À cause de ce scepticisme sur la moralité des responsables étatiques et administratifs, l’absence de confiance de la population est palpable. Aussi, les actions étatiques n’obtiennent-elles pas l’adhésion populaire. Le pouvoir, confronté à des difficultés économiques et sociales, mais également, occupé à en découdre dans les bras de fer politiques, peine à briller dans sa mission de développement.
Face au bourbier actuel, alors que le pays s’enlise dans les maux de la pauvreté, Edgard Razafindravahy demande aux tenants du pouvoir : « Arrêtez de vous entêter. » Pour le chef du parti ADN, les dirigeants ne sont plus à même de relever le défi de la lutte contre la pauvreté et les maux de la société. Comme solution, l’homme politique propose de procéder à une refondation à partir de la base.

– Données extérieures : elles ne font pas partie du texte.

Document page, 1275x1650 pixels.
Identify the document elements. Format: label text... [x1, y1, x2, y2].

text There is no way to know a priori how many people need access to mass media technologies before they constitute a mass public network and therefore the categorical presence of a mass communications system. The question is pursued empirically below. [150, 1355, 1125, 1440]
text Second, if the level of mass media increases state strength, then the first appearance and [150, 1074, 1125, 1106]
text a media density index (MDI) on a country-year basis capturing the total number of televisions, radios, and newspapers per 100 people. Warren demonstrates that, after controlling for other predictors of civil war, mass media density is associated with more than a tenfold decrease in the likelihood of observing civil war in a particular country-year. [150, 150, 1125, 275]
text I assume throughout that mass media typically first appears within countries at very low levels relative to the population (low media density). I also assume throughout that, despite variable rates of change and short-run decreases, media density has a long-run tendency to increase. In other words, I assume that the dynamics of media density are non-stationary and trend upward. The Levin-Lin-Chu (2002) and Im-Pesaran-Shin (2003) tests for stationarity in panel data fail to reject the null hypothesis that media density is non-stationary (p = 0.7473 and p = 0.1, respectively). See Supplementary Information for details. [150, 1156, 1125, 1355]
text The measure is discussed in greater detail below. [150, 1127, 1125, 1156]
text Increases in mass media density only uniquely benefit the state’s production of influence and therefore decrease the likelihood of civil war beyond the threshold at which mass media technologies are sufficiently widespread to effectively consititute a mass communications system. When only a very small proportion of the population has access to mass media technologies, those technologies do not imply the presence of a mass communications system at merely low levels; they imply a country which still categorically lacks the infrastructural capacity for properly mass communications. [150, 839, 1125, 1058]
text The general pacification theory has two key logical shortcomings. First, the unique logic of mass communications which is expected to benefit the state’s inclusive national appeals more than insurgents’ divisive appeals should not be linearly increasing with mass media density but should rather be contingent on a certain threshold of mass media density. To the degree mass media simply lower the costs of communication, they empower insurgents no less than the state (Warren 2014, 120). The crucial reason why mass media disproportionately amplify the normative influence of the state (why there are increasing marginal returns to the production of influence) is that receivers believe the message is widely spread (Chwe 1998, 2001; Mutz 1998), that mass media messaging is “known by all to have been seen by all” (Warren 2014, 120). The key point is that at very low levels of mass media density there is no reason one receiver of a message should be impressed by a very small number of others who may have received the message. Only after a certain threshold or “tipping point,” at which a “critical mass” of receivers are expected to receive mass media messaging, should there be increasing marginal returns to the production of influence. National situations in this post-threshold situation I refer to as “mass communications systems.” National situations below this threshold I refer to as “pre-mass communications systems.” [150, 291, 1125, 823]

« Je lance un appel au président de la République, procédons à la refondation, revenons à la base, consultons la base. Élisons les réels représentants des fokontany, réglons les problèmes de ce pays, arrêtons les affrontements politiques », insiste Edgard Razafin­dravahy. Dans son explication, le chef de file du parti ADN indique, aussi, la voie à suivre pour y parvenir, c’est-à-dire un changement de Constitution. « Organisons un référendum constitutionnel, changeons cette Constitution. Tous les analystes et intellectuels s’accordent sur le fait qu’elle est l’une des raisons qui empêchent l’avancée du pays », soutient-il dans l’émission conjointe de « Salangalanga » et « Ny marina ».